Ivory Tower Inanities

, Kinga Krisko, Leave a comment

The move towards distance education leaves many professors feeling left out and their resistance typifies their attitude towards educational progress, according to the authors of a new book entitled Faulty Towers: Tenure and the Structure of Higher Education.

The authors cite a particularly provocative example of a University of Maine chancellor who was forced to resign after attempting to introduce interactive television education—“Faculty were concerned that distance education could reduce the demand for their services, so there was strong opposition to increased service to citizens of the state,” according to Ryan C. Amacher (pictured and Roger E. Meiners, the authors of Faulty Towers.

Amacher is a professor of economics and public affairs at the University of Texas at Arlington. Meiners serves as a professor of economics and law at that same institution. Amacher and Meiners draw a comparison between bloated university administrations and the former steel giants that “were strangled by union work rules; ‘the union workers were like professors who resist increases in productivity and will not accept the fact that the glory days, when Ph.D.s were in hot demand in many disciplines, are over’.”

The problem is generally worse at public institutions, where “approximately 40 percent of faculty nationwide are unionized.” The authors lament that “if this figure rises, college education will become even more stultified and bureaucratized, and public colleges will be little more than years thirteen through sixteen in a state-run K-16 education system.” One recent empirical study found that public colleges “employ roughly 40% more labor than the private colleges for the same capital stock.” Such tax-funded excesses deserve considerably more attention (from policymakers and taxpayers alike) than they presently receive, so one is left wishing that Amacher and Meiners had lingered more on it.

The two economists repeatedly compare higher education to all other businesses, prompting the reader to:

Imagine a company that has no profit measure to compare performance from year to year or against competitors. The head of the organization is dominated by employees. If the employees become unhappy with the head of the organization, they can demand that he or she be fired—but employees are rarely fired, In essence, that is the world of university governance.

The authors specify several reasons for such flawed university governance:

1. “There is a conflict of interests between faculty’s personal interests and the college’s long-term interests.”

2. “Because administrators do not own stock in colleges, they do not have strong reasons to anger employees by insisting on implementing new and more efficient methods of operation.”
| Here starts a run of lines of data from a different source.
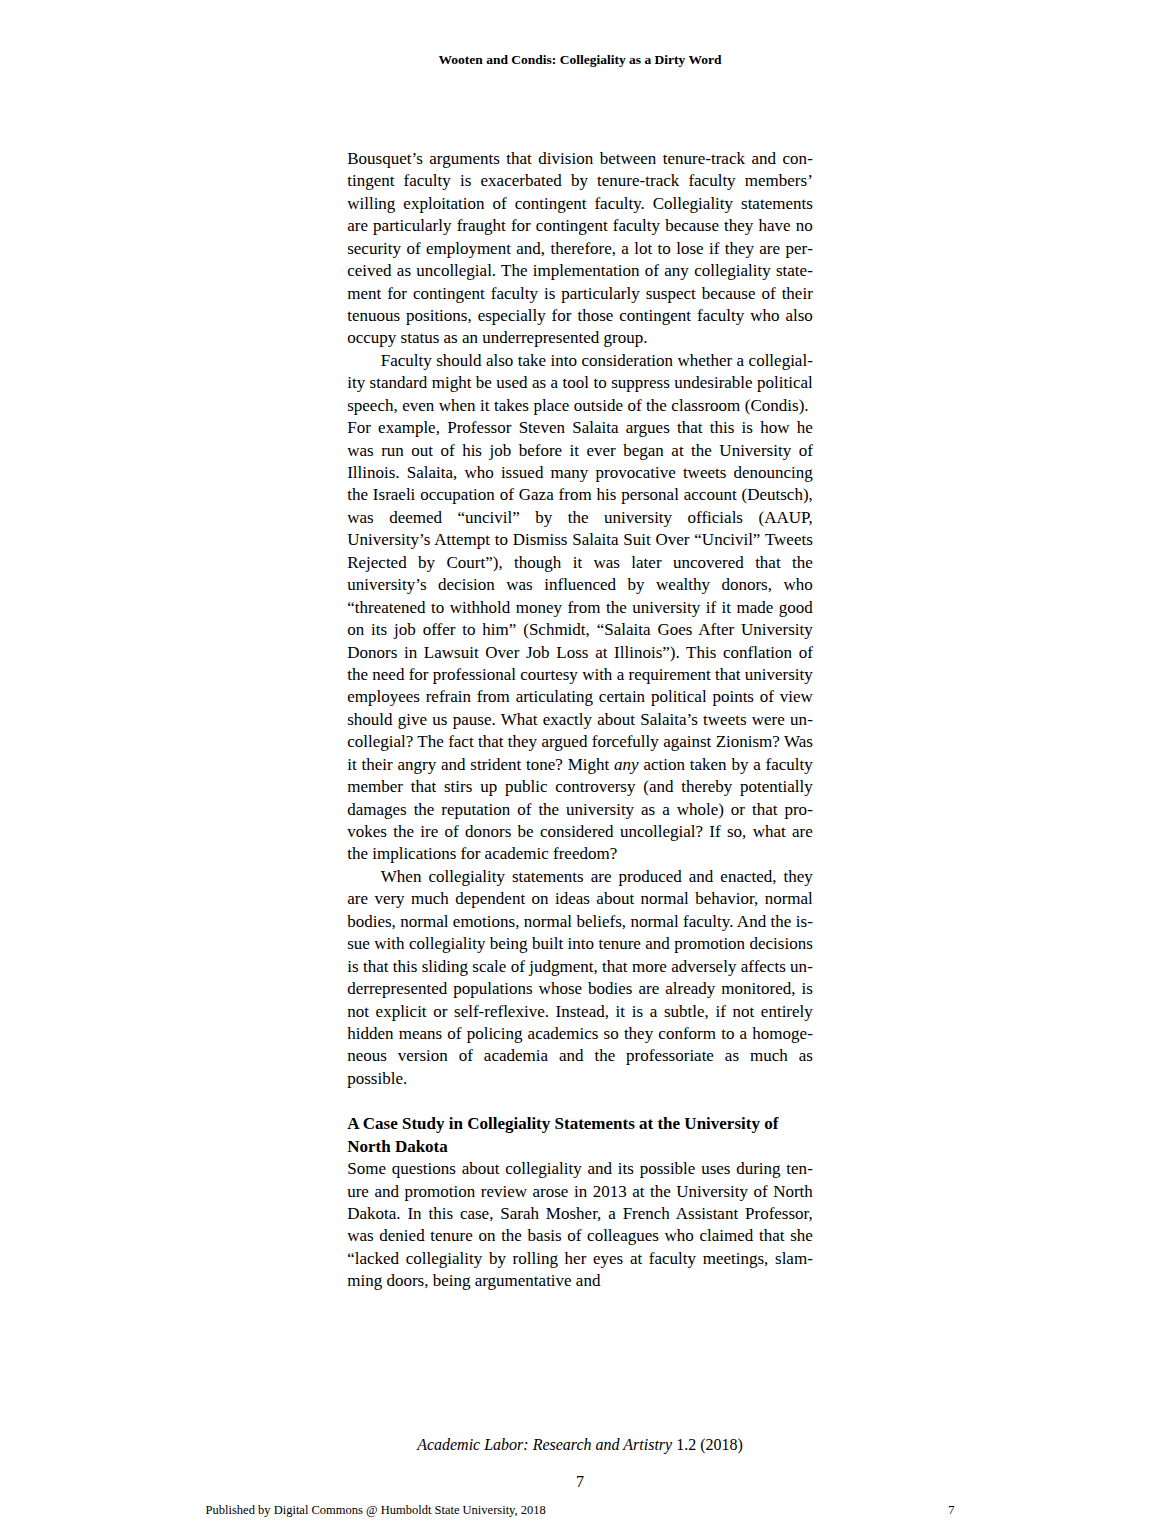Wooten and Condis: Collegiality as a Dirty Word
Bousquet’s arguments that division between tenure-track and contingent faculty is exacerbated by tenure-track faculty members’ willing exploitation of contingent faculty. Collegiality statements are particularly fraught for contingent faculty because they have no security of employment and, therefore, a lot to lose if they are perceived as uncollegial. The implementation of any collegiality statement for contingent faculty is particularly suspect because of their tenuous positions, especially for those contingent faculty who also occupy status as an underrepresented group.
Faculty should also take into consideration whether a collegiality standard might be used as a tool to suppress undesirable political speech, even when it takes place outside of the classroom (Condis). For example, Professor Steven Salaita argues that this is how he was run out of his job before it ever began at the University of Illinois. Salaita, who issued many provocative tweets denouncing the Israeli occupation of Gaza from his personal account (Deutsch), was deemed “uncivil” by the university officials (AAUP, University’s Attempt to Dismiss Salaita Suit Over “Uncivil” Tweets Rejected by Court”), though it was later uncovered that the university’s decision was influenced by wealthy donors, who “threatened to withhold money from the university if it made good on its job offer to him” (Schmidt, “Salaita Goes After University Donors in Lawsuit Over Job Loss at Illinois”). This conflation of the need for professional courtesy with a requirement that university employees refrain from articulating certain political points of view should give us pause. What exactly about Salaita’s tweets were uncollegial? The fact that they argued forcefully against Zionism? Was it their angry and strident tone? Might any action taken by a faculty member that stirs up public controversy (and thereby potentially damages the reputation of the university as a whole) or that provokes the ire of donors be considered uncollegial? If so, what are the implications for academic freedom?
When collegiality statements are produced and enacted, they are very much dependent on ideas about normal behavior, normal bodies, normal emotions, normal beliefs, normal faculty. And the issue with collegiality being built into tenure and promotion decisions is that this sliding scale of judgment, that more adversely affects underrepresented populations whose bodies are already monitored, is not explicit or self-reflexive. Instead, it is a subtle, if not entirely hidden means of policing academics so they conform to a homogeneous version of academia and the professoriate as much as possible.
A Case Study in Collegiality Statements at the University of North Dakota
Some questions about collegiality and its possible uses during tenure and promotion review arose in 2013 at the University of North Dakota. In this case, Sarah Mosher, a French Assistant Professor, was denied tenure on the basis of colleagues who claimed that she “lacked collegiality by rolling her eyes at faculty meetings, slamming doors, being argumentative and
Academic Labor: Research and Artistry 1.2 (2018)
7
Published by Digital Commons @ Humboldt State University, 2018 7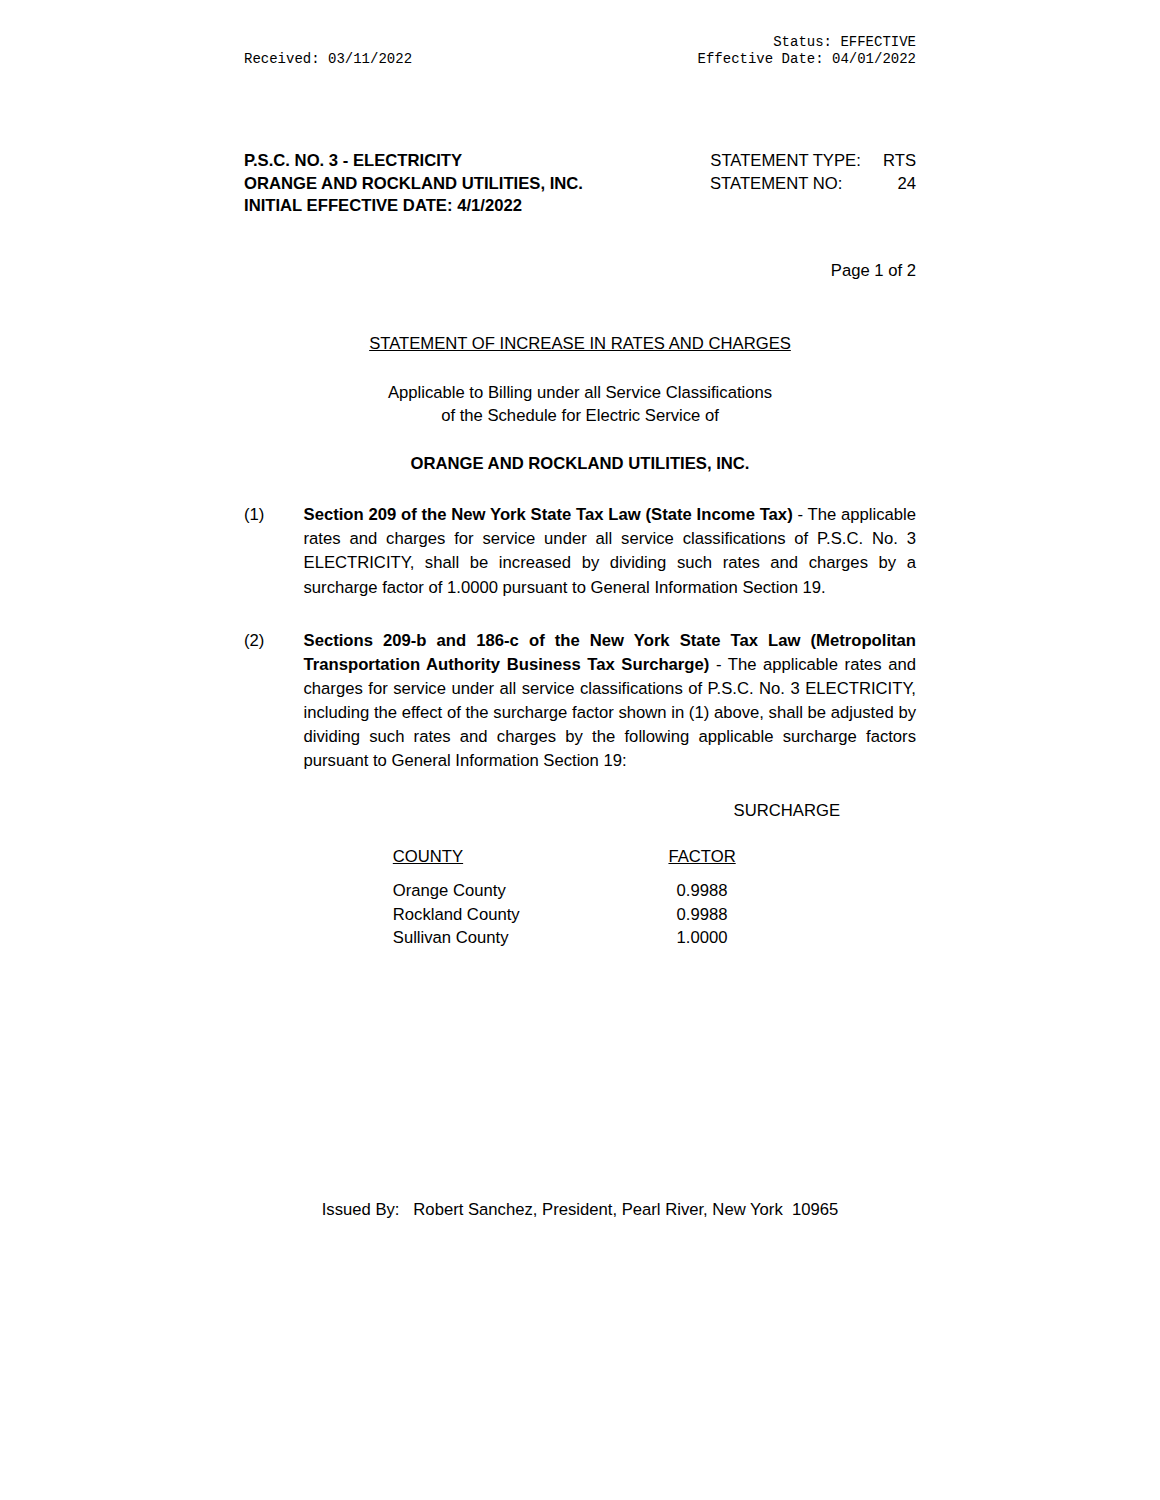Status: EFFECTIVE
Received: 03/11/2022 Effective Date: 04/01/2022
P.S.C. NO. 3 - ELECTRICITY
STATEMENT TYPE: RTS
ORANGE AND ROCKLAND UTILITIES, INC.
STATEMENT NO: 24
INITIAL EFFECTIVE DATE: 4/1/2022
Page 1 of 2
STATEMENT OF INCREASE IN RATES AND CHARGES
Applicable to Billing under all Service Classifications
of the Schedule for Electric Service of
ORANGE AND ROCKLAND UTILITIES, INC.
(1)
Section 209 of the New York State Tax Law (State Income Tax) - The applicable rates and charges for service under all service classifications of P.S.C. No. 3 ELECTRICITY, shall be increased by dividing such rates and charges by a surcharge factor of 1.0000 pursuant to General Information Section 19.
(2)
Sections 209-b and 186-c of the New York State Tax Law (Metropolitan Transportation Authority Business Tax Surcharge) - The applicable rates and charges for service under all service classifications of P.S.C. No. 3 ELECTRICITY, including the effect of the surcharge factor shown in (1) above, shall be adjusted by dividing such rates and charges by the following applicable surcharge factors pursuant to General Information Section 19:
SURCHARGE
| COUNTY | FACTOR |
| --- | --- |
| Orange County | 0.9988 |
| Rockland County | 0.9988 |
| Sullivan County | 1.0000 |
Issued By: Robert Sanchez, President, Pearl River, New York 10965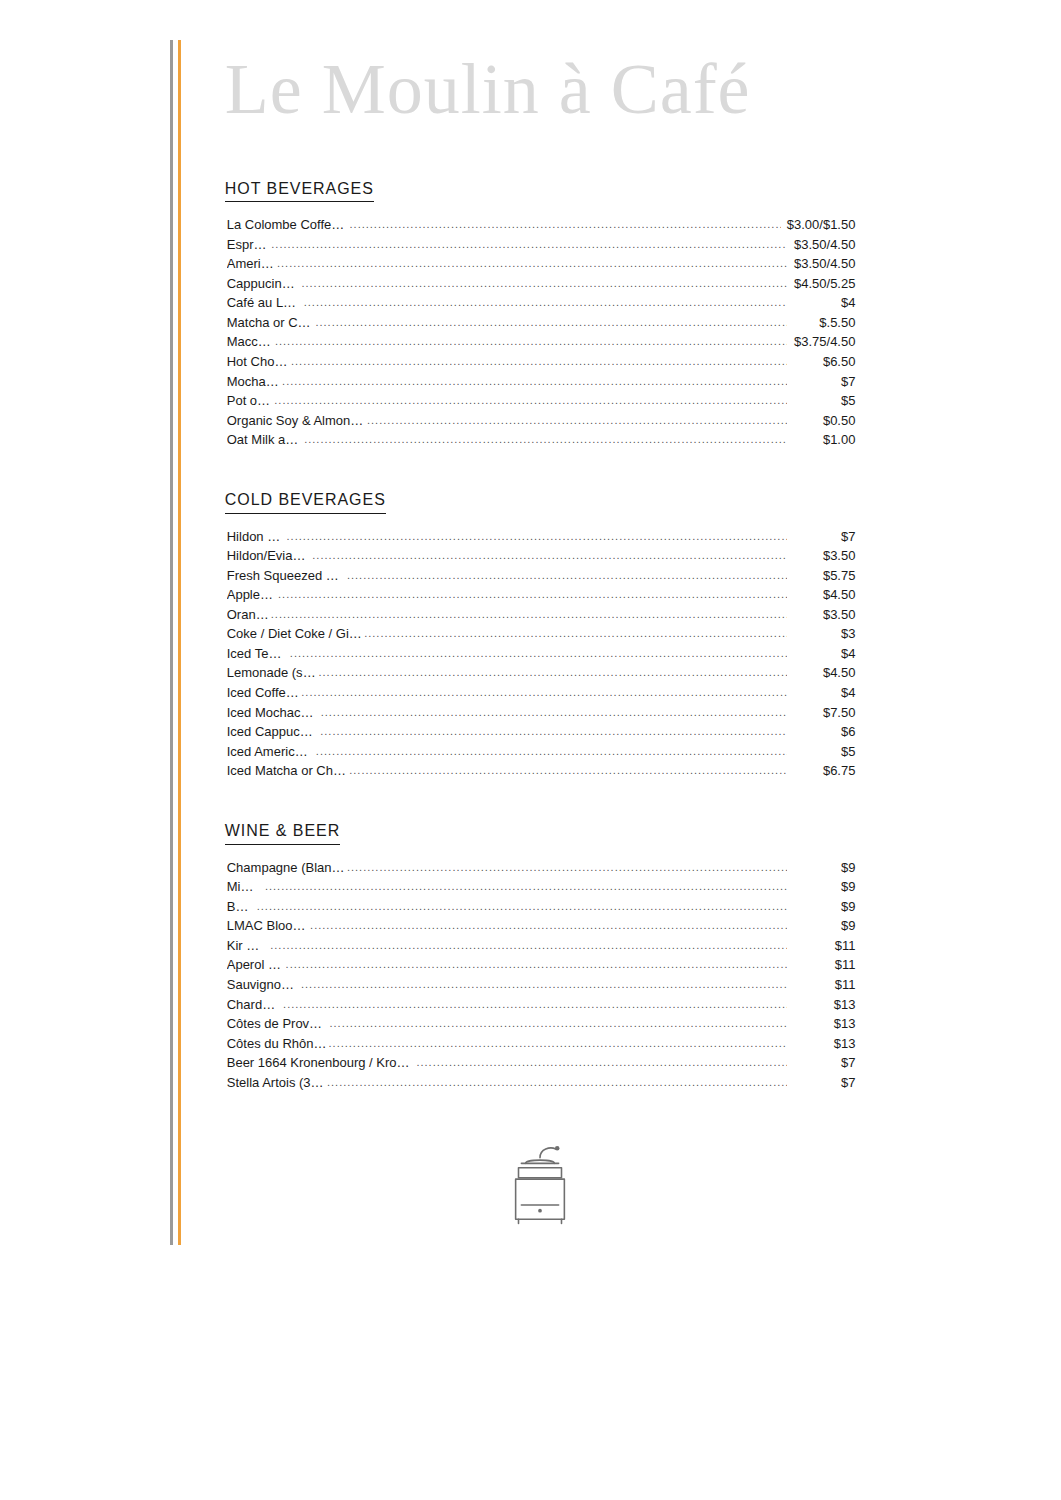Le Moulin à Café
Hot Beverages
La Colombe Coffee Cup / *Refill..................................................................................................................................................................$3.00/$1.50
Espresso..................................................................................................................................................................$3.50/4.50
Americano..................................................................................................................................................................$3.50/4.50
Cappucino /Latte..................................................................................................................................................................$4.50/5.25
Café au Lait 12oz..................................................................................................................................................................$4
Matcha or Chai Latte..................................................................................................................................................................$.5.50
Macchiato..................................................................................................................................................................$3.75/4.50
Hot Chocolate..................................................................................................................................................................$6.50
Mochaccino..................................................................................................................................................................$7
Pot of Tea..................................................................................................................................................................$5
Organic Soy & Almond Milk, available..................................................................................................................................................................$0.50
Oat Milk available..................................................................................................................................................................$1.00
Cold Beverages
Hildon 750ml..................................................................................................................................................................$7
Hildon/Evian (small)..................................................................................................................................................................$3.50
Fresh Squeezed Orange Juice..................................................................................................................................................................$5.75
Apple juice..................................................................................................................................................................$4.50
Orangina..................................................................................................................................................................$3.50
Coke / Diet Coke / Ginger Ale /Fanta..................................................................................................................................................................$3
Iced Tea 16oz..................................................................................................................................................................$4
Lemonade (seasonal)..................................................................................................................................................................$4.50
Iced Coffee 16oz..................................................................................................................................................................$4
Iced Mochaccino 16oz..................................................................................................................................................................$7.50
Iced Cappuccino 16oz..................................................................................................................................................................$6
Iced Americano 16oz..................................................................................................................................................................$5
Iced Matcha or Chai Latte 16oz..................................................................................................................................................................$6.75
Wine & Beer
Champagne (Blanc de Blancs)..................................................................................................................................................................$9
Mimosa..................................................................................................................................................................$9
Bellini..................................................................................................................................................................$9
LMAC Bloody Mary..................................................................................................................................................................$9
Kir Royal..................................................................................................................................................................$11
Aperol Spritz..................................................................................................................................................................$11
Sauvignon Blanc..................................................................................................................................................................$11
Chardonnay..................................................................................................................................................................$13
Côtes de Provence Rosé..................................................................................................................................................................$13
Côtes du Rhône Villages..................................................................................................................................................................$13
Beer 1664 Kronenbourg / Kronenbourg Blanc (33cl bottle)..................................................................................................................................................................$7
Stella Artois (33cl bottle)..................................................................................................................................................................$7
University professors, administrators, and trustees simply have too little incentive to strive for excellence, when it may jeopardize their own standing, Amacher and Meiners conclude. Such loyalty to and defense of the status quo is often linked to the “democratic” decision-making processes on campuses, including faculty committee decision-making, the authors note.

A recent graduate of Boston College, Kinga Krisko is an intern at Accuracy in Media.